Mediterranean-Style Egg Salad

Prep time: 10 min

Cook time: 30 min

Servings: 6

Serving per person


Prepared Mediterranean-style, this simple egg salad with avocados, fresh herbs, crunchy garden veggies is loaded with texture and bright flavor. Low carb and gluten free. 


Ingredients 

8 eggs, hard boiled and peeled (see notes for cooking instructions)

Kosher salt and black pepper

2 1/2 tsp aleppo pepper (sweet chili pepper, you can find it here), divided

1 tsp sumac, divided

Fresh parsley, large handful, chopped

Fresh mint, large handful, chopped

Extra virgin olive oil 

200 grams Campari tomatoes 

1/2 English cucumber, cubed

1 to 2 avocados, pit removed, cubed

1/4 cup chopped red onions

1/2 lemon, juice of

Directions

Peel hard boiled eggs and slice them into quarters.

Place sliced eggs in a mixing bowl. Season with a pinch of kosher salt, black pepper, and about 1 1/2 tsp of the Aleppo chili pepper. Throw in fresh parsley and mint, and add a generous drizzle of extra virgin olive oil. Toss to combine.  Transfer seasoned eggs to a serving platter. Clean the mixing bowl to use again.

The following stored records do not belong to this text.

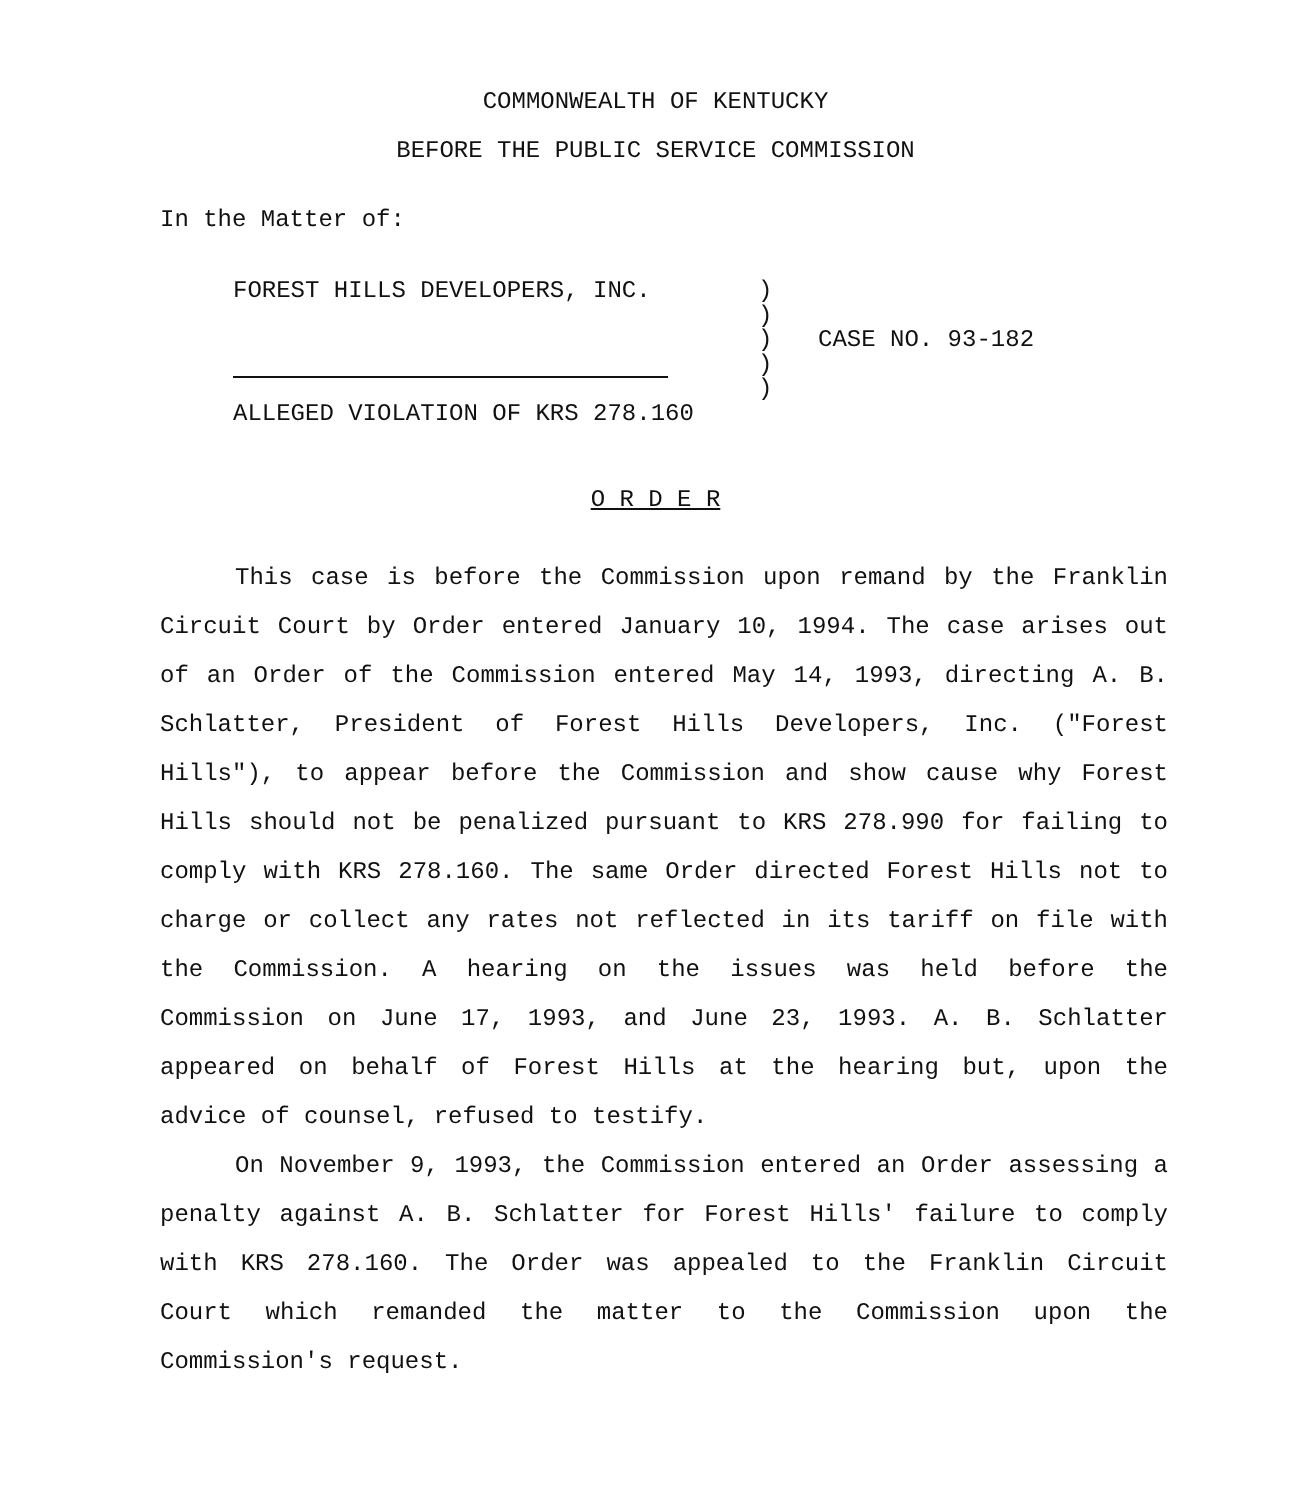COMMONWEALTH OF KENTUCKY
BEFORE THE PUBLIC SERVICE COMMISSION
In the Matter of:
FOREST HILLS DEVELOPERS, INC.
ALLEGED VIOLATION OF KRS 278.160
)
)
)
)
)
CASE NO. 93-182
O R D E R
This case is before the Commission upon remand by the Franklin Circuit Court by Order entered January 10, 1994. The case arises out of an Order of the Commission entered May 14, 1993, directing A. B. Schlatter, President of Forest Hills Developers, Inc. ("Forest Hills"), to appear before the Commission and show cause why Forest Hills should not be penalized pursuant to KRS 278.990 for failing to comply with KRS 278.160. The same Order directed Forest Hills not to charge or collect any rates not reflected in its tariff on file with the Commission. A hearing on the issues was held before the Commission on June 17, 1993, and June 23, 1993. A. B. Schlatter appeared on behalf of Forest Hills at the hearing but, upon the advice of counsel, refused to testify.
On November 9, 1993, the Commission entered an Order assessing a penalty against A. B. Schlatter for Forest Hills' failure to comply with KRS 278.160. The Order was appealed to the Franklin Circuit Court which remanded the matter to the Commission upon the Commission's request.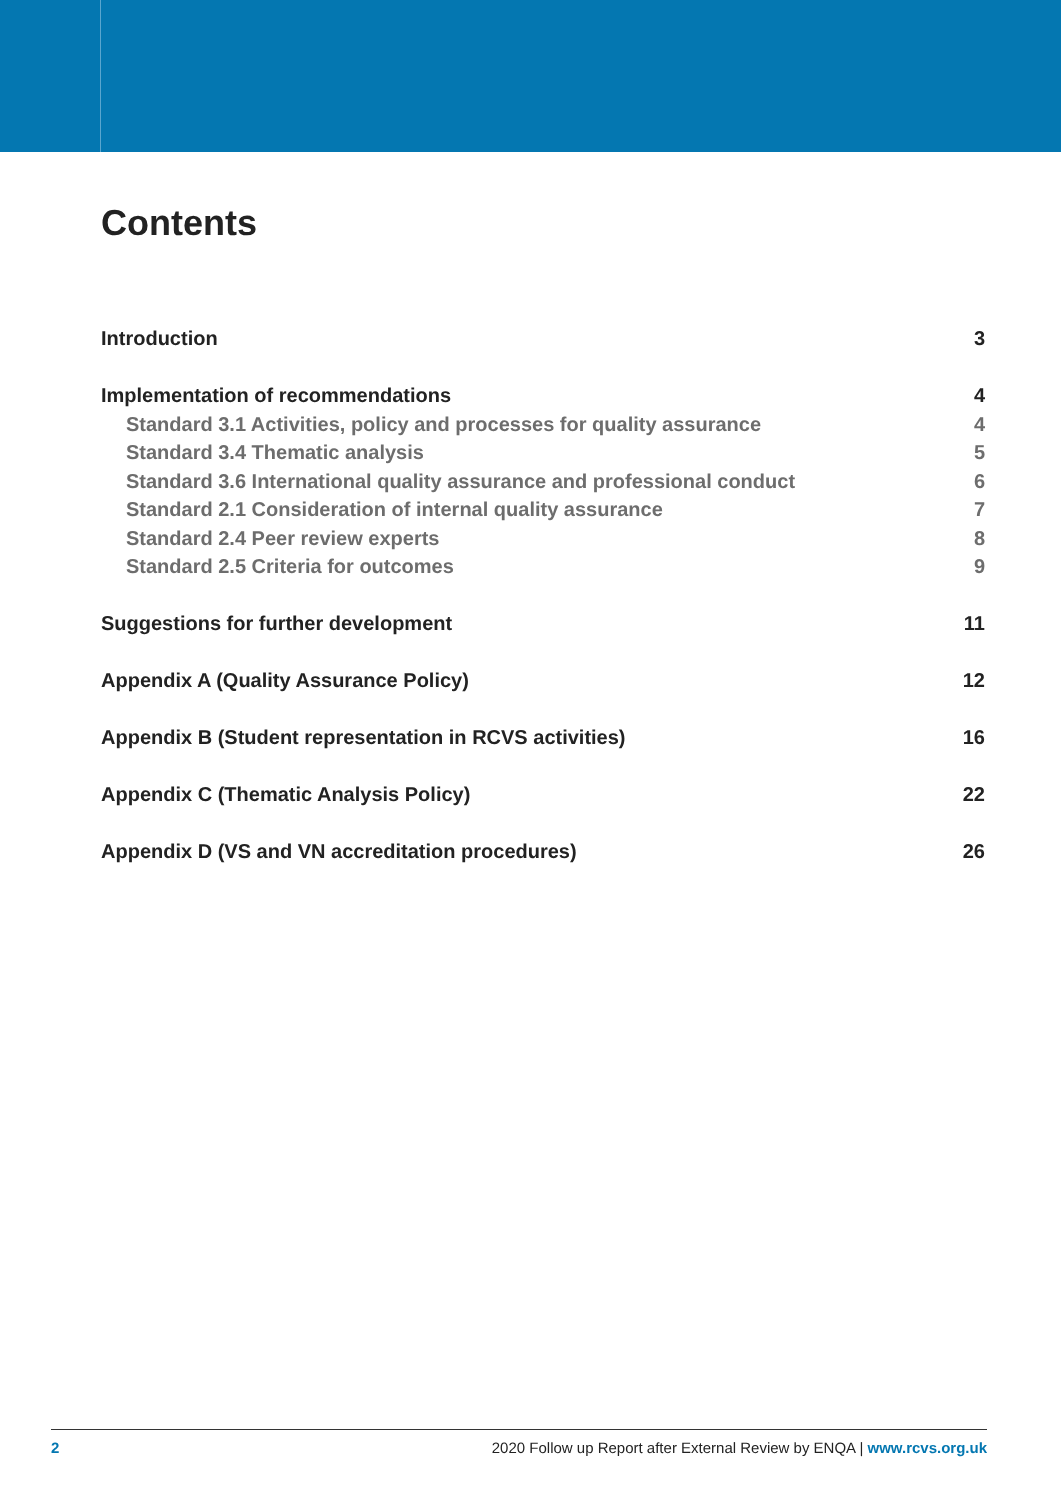Contents
Introduction 3
Implementation of recommendations 4
Standard 3.1 Activities, policy and processes for quality assurance 4
Standard 3.4 Thematic analysis 5
Standard 3.6 International quality assurance and professional conduct 6
Standard 2.1 Consideration of internal quality assurance 7
Standard 2.4 Peer review experts 8
Standard 2.5 Criteria for outcomes 9
Suggestions for further development 11
Appendix A (Quality Assurance Policy) 12
Appendix B (Student representation in RCVS activities) 16
Appendix C (Thematic Analysis Policy) 22
Appendix D (VS and VN accreditation procedures) 26
2 2020 Follow up Report after External Review by ENQA | www.rcvs.org.uk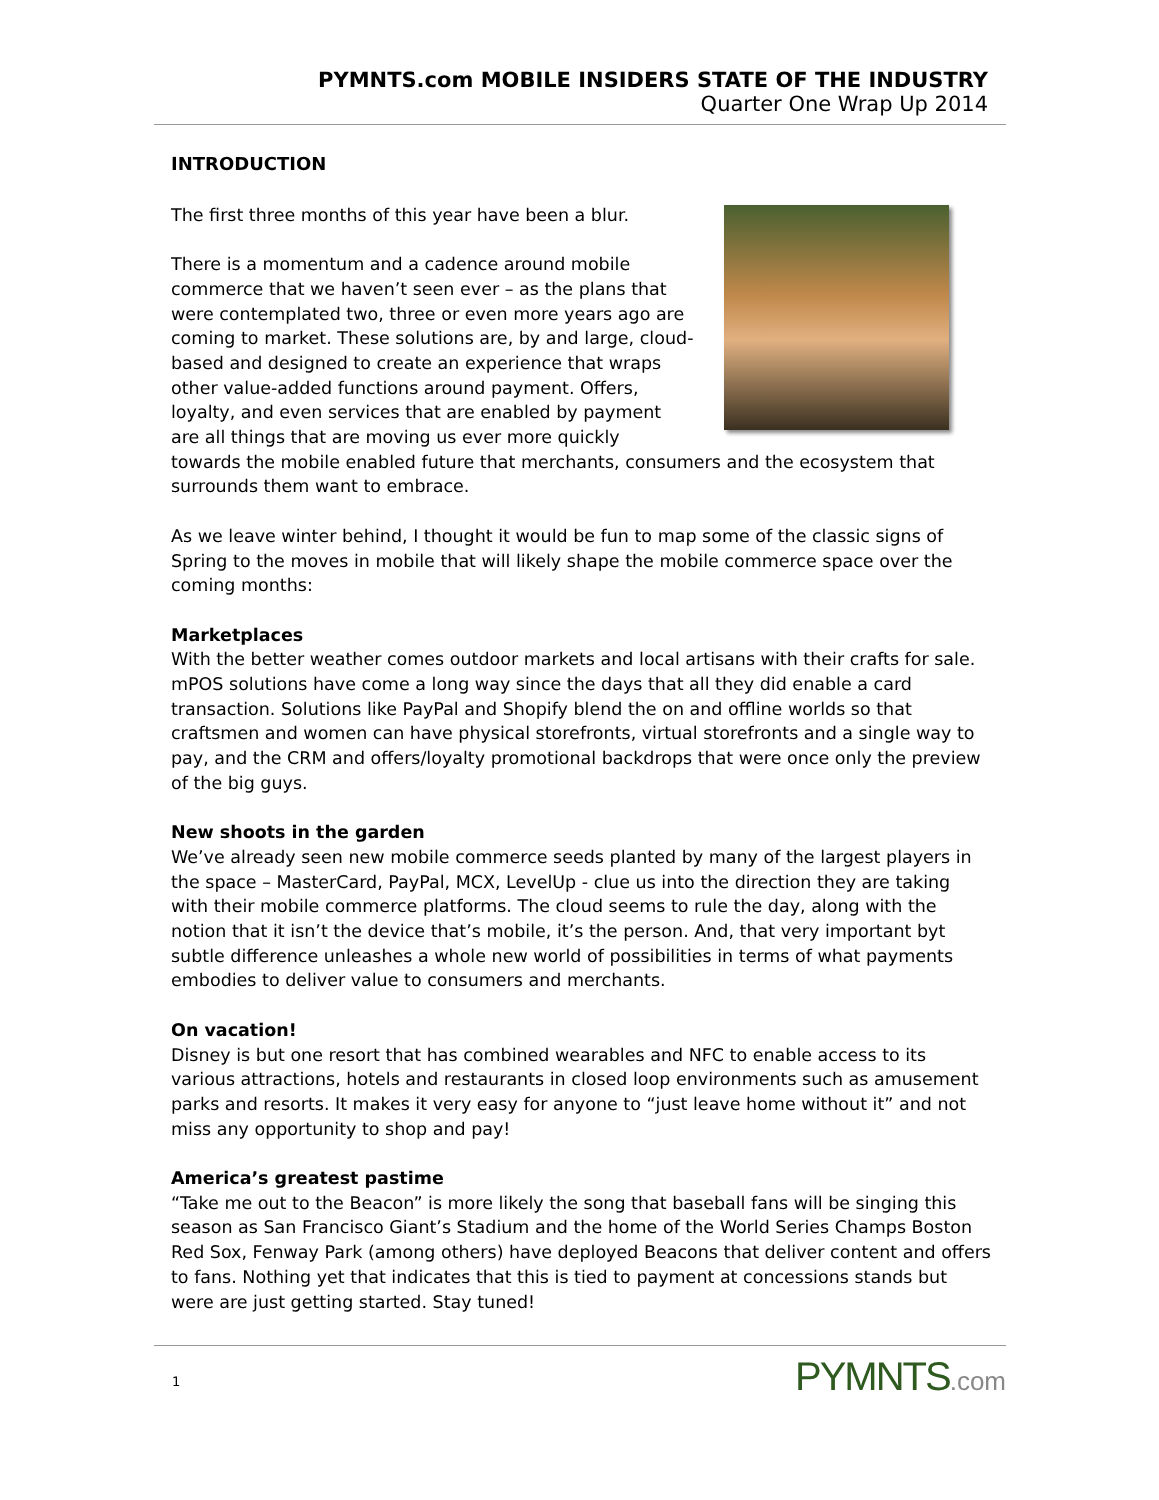PYMNTS.com MOBILE INSIDERS STATE OF THE INDUSTRY
Quarter One Wrap Up 2014
INTRODUCTION
The first three months of this year have been a blur.
There is a momentum and a cadence around mobile commerce that we haven’t seen ever – as the plans that were contemplated two, three or even more years ago are coming to market. These solutions are, by and large, cloud-based and designed to create an experience that wraps other value-added functions around payment. Offers, loyalty, and even services that are enabled by payment are all things that are moving us ever more quickly towards the mobile enabled future that merchants, consumers and the ecosystem that surrounds them want to embrace.
As we leave winter behind, I thought it would be fun to map some of the classic signs of Spring to the moves in mobile that will likely shape the mobile commerce space over the coming months:
Marketplaces
With the better weather comes outdoor markets and local artisans with their crafts for sale. mPOS solutions have come a long way since the days that all they did enable a card transaction. Solutions like PayPal and Shopify blend the on and offline worlds so that craftsmen and women can have physical storefronts, virtual storefronts and a single way to pay, and the CRM and offers/loyalty promotional backdrops that were once only the preview of the big guys.
New shoots in the garden
We’ve already seen new mobile commerce seeds planted by many of the largest players in the space – MasterCard, PayPal, MCX, LevelUp - clue us into the direction they are taking with their mobile commerce platforms. The cloud seems to rule the day, along with the notion that it isn’t the device that’s mobile, it’s the person. And, that very important byt subtle difference unleashes a whole new world of possibilities in terms of what payments embodies to deliver value to consumers and merchants.
On vacation!
Disney is but one resort that has combined wearables and NFC to enable access to its various attractions, hotels and restaurants in closed loop environments such as amusement parks and resorts. It makes it very easy for anyone to “just leave home without it” and not miss any opportunity to shop and pay!
America’s greatest pastime
“Take me out to the Beacon” is more likely the song that baseball fans will be singing this season as San Francisco Giant’s Stadium and the home of the World Series Champs Boston Red Sox, Fenway Park (among others) have deployed Beacons that deliver content and offers to fans. Nothing yet that indicates that this is tied to payment at concessions stands but were are just getting started. Stay tuned!
1
PYMNTS.com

Place tomatoes, cucumbers, avocado, chopped red onions in the mixing bowl. Season with kosher salt, black pepper, 1/2 tsp Aleppo pepper and 1/2 tsp sumac. Add lemon juice and drizzle of extra virgin olive oil. Toss to combine.

Top the eggs with the chopped salad. Serve at room temperature or chill for a few minutes.